* **What to do**:
(a) Answer these questions using the text on methane in a protoplanetary disk:
(i) In what color is the best-fit synthetic CH4 model overplotted?
(ii) What best-fit rotational temperature is derived for the CH4?
(iii) In which layer of the disk are organic molecules predicted to be abundant?
(b) Print the section of the text on methane in a protoplanetary disk starting at "4. DISCUSSION" and ending at "derived column densities.".

* **Extracted text**:
To analyze the spectra, we generated synthetic local thermodynamic equilibrium (LTE) CH4 models for a range of temperatures. The models were Doppler shifted to the velocity of GV Tau N, scaled by the telluric transmittance, convolved to the resolution of the data, and scaled to fit the residual until the best-fit model was found that minimized the χ2 value. The molecular parameters, including line positions, Einstein-As, and intrinsic line strengths are from the 2012 update to the HITRAN molecular database (Rothman et al. 2009). We determine that all CH4 transitions are optically thin (τ < 1) for reasonable values of the intrinsic line widths (all b > 0.6 km s−1). Doppmann et al. (2008) found that the HCN spectrum for GV Tau N was well fit with a microturbulent line broadening of 3 km s−1, supporting our conclusion of optically thin CH4 absorption. Figures 1 and 2 show the residual spectra in the regions of selected CH4 lines. Overplotted in red is the best-fit (750 K) synthetic CH4 model. Also overplotted are the transmittance model (green), scaled (×0.04) for clarity, and the Kurucz photospheric model (purple), offset vertically (+0.05) for clarity. LTE water (orange) and HCN (blue) models are also overplotted, illustrating that most absorption features are accounted for with a small number of molecules. The full analysis of water and other molecules will be presented in a forthcoming paper (E. L. Gibb et al., in preparation). They are shown here for illustrative purposes and to indicate where CH4 is blended with other species.
4. DISCUSSION
We present the first detection of methane, CH4, in a protoplanetary disk. We detected ν3 R branch lines up to J'' = 20. The P-branch lines are generally weaker and more spread out in frequency than the R-branch lines and we detected fewer of them with confidence. We derive a best-fit rotational temperature of 750 ± 50 K and a total column density N(CH4) = (2.8 ± 0.2) × 1017 cm−2 (1σ). We note that Gibb et al. (2007) reported a CH4 upper limit of 2.2 × 1016 cm−2 by sampling the low-J (R0, R1, and R2) lines and assuming a low (115 K) rotational temperature. The higher rotational temperature of the gas resolves the inconsistency in derived column densities.
4.1. Comparison to Chemical Models
Is a CH4 detection consistent with what is expected from chemical models of disks around low mass young stars? Several models of chemistry in protoplanetary disks predicting high abundances of methane have been published in recent years (Agúndez et al. 2008; Willacy & Woods 2009; Heinzeller et al. 2011). The models differ in their details but generally include high energy irradiation of the disk by a combination of UV and X-ray radiation that contribute to driving the gas phase chemistry. While Agúndez et al. (2008) ran separate models for FUV and X-ray illuminated disks to investigate their affects on the chemistry, most authors, including Willacy & Woods (2009) and Heinzeller et al. (2011), included both simultaneously. Only the most recent models have started to include radial viscous accretion, vertical turbulent mixing, and vertical disk winds to study the affects of bulk gas motions on disk chemical structure (Heinzeller et al. 2011). Physically, regardless of the details of the models, three chemically distinct regions are predicted. The midplane of the disk is where volatiles are expected to freeze onto dust grains beyond the snow line. The disk atmosphere, exposed to FUV and X-ray radiation, gives rise to a photon-dominated region characterized by ionization and dissociation products. Between those two layers is the warm molecular layer, which is somewhat protected from ionizing radiation by dust and polycyclic aromatic hydrocarbons in the surface region. It is in this warm molecular layer that organic molecules are predicted to be abundant. The reader is referred to these papers for additional details.

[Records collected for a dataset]
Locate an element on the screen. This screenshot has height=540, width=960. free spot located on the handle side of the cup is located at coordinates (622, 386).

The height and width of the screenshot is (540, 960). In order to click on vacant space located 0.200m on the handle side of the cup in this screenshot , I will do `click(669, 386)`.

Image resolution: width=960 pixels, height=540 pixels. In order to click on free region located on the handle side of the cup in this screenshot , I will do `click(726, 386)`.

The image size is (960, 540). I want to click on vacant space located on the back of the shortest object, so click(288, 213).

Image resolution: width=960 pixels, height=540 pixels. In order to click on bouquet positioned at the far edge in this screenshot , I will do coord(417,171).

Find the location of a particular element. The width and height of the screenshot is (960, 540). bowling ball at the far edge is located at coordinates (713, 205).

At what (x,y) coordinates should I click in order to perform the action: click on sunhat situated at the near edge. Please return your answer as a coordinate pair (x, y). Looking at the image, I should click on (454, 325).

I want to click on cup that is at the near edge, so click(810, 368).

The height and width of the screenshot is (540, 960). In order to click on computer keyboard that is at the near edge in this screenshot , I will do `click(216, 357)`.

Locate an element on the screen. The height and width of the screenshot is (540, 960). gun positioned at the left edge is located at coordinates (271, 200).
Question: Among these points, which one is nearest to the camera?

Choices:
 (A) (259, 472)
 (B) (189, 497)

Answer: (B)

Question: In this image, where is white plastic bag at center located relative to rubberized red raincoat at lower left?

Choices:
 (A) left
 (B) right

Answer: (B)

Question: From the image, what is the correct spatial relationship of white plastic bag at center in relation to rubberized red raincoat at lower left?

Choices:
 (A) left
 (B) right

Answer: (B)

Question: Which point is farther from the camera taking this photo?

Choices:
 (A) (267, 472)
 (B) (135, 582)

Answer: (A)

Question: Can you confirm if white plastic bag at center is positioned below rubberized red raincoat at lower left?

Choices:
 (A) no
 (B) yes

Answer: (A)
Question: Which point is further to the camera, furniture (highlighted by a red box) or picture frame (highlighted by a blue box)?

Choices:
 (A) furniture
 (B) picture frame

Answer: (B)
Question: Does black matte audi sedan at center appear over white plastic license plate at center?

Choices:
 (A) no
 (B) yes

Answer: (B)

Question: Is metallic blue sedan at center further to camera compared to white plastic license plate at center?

* **Answers by task**:
(a)
(i) Red
(ii) 750 ± 50 K
(iii) The warm molecular layer

(b)
4. DISCUSSION
We present the first detection of methane, CH4, in a protoplanetary disk. We detected ν3 R branch lines up to J'' = 20. The P-branch lines are generally weaker and more spread out in frequency than the R-branch lines and we detected fewer of them with confidence. We derive a best-fit rotational temperature of 750 ± 50 K and a total column density N(CH4) = (2.8 ± 0.2) × 1017 cm−2 (1σ). We note that Gibb et al. (2007) reported a CH4 upper limit of 2.2 × 1016 cm−2 by sampling the low-J (R0, R1, and R2) lines and assuming a low (115 K) rotational temperature. The higher rotational temperature of the gas resolves the inconsistency in derived column densities.